Une des servantes de madame Sécherin vint nous prier de sa part de nous rendre au salon.
—Mon fils,—dit-elle lorsque nous entrâmes,—votre cousine a peut-être hâte d'arriver à Paris; il ne faut pas la retenir.
—C'est, en effet, une affaire très-importante qui m'y appelle,—lui dis-je,—et qui ne souffre pas de retard. Sans cela, je vous aurais demandé l'hospitalité pendant quelques jours.
—Vous lui avez au moins parlé raison,—me dit madame Sécherin en me montrant son fils.
—Je lui ai parlé de vous, madame, et aucun fils n'est plus respectueux et plus tendre; croyez-le bien.
—Je le crois... car je ne veux que son bien.
—Il le sait, madame.—Puis je fis un signe à M. Sécherin, en lui montrant sa mère pour l'engager à lui dire quelques paroles de tendresse filiale. Sa froideur m'effrayait. Je craignais que madame Sécherin ne voulût profiter de ma présence pour lui adresser des reproches qu'elle comprimait depuis si longtemps.
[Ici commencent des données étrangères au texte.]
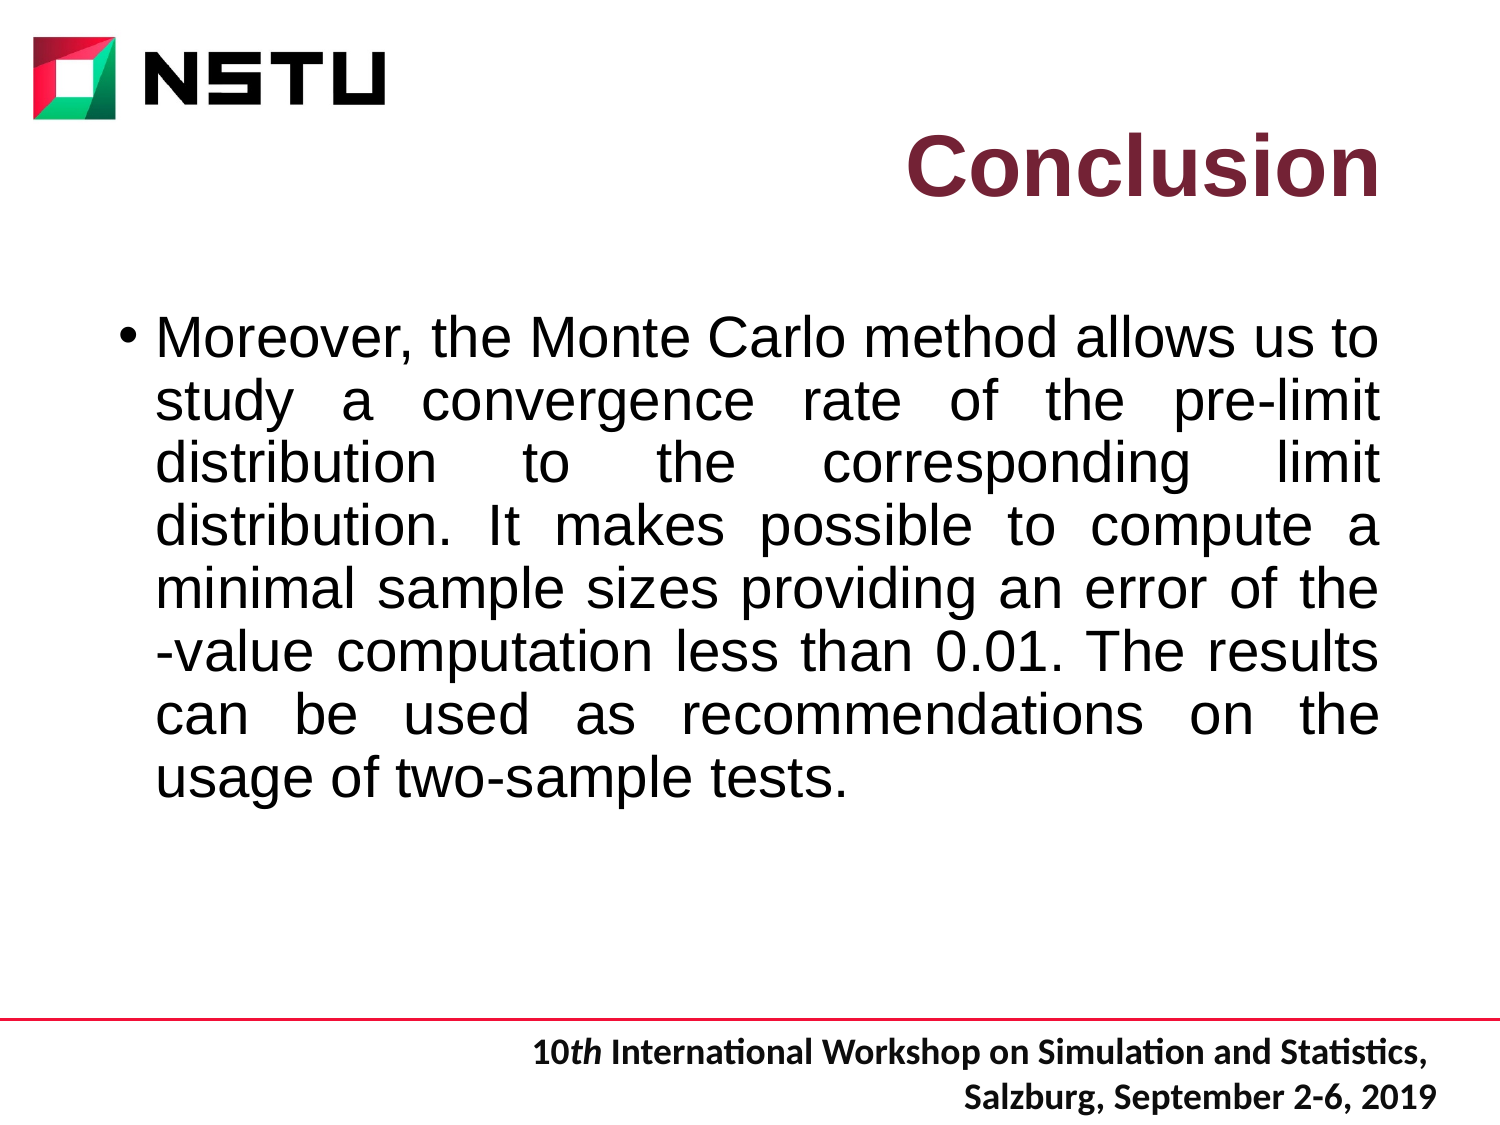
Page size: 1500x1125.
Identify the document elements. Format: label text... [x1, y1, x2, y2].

M. Sécherin s'approcha de sa mère, lui prit la main, la baisa en disant:
—Pardonnez-moi, ma mère; vous savez que je suis souffrant depuis quelque temps. Cela m'a rendu peut-être le caractère inégal, j'ai fait ma confession à ma cousine. Elle m'a bien grondé,—ajouta-t-il en souriant tristement,—je tâcherai d'être plus sage à l'avenir.
—Cela vous coûtera sans doute beaucoup,—dit sévèrement sa mère.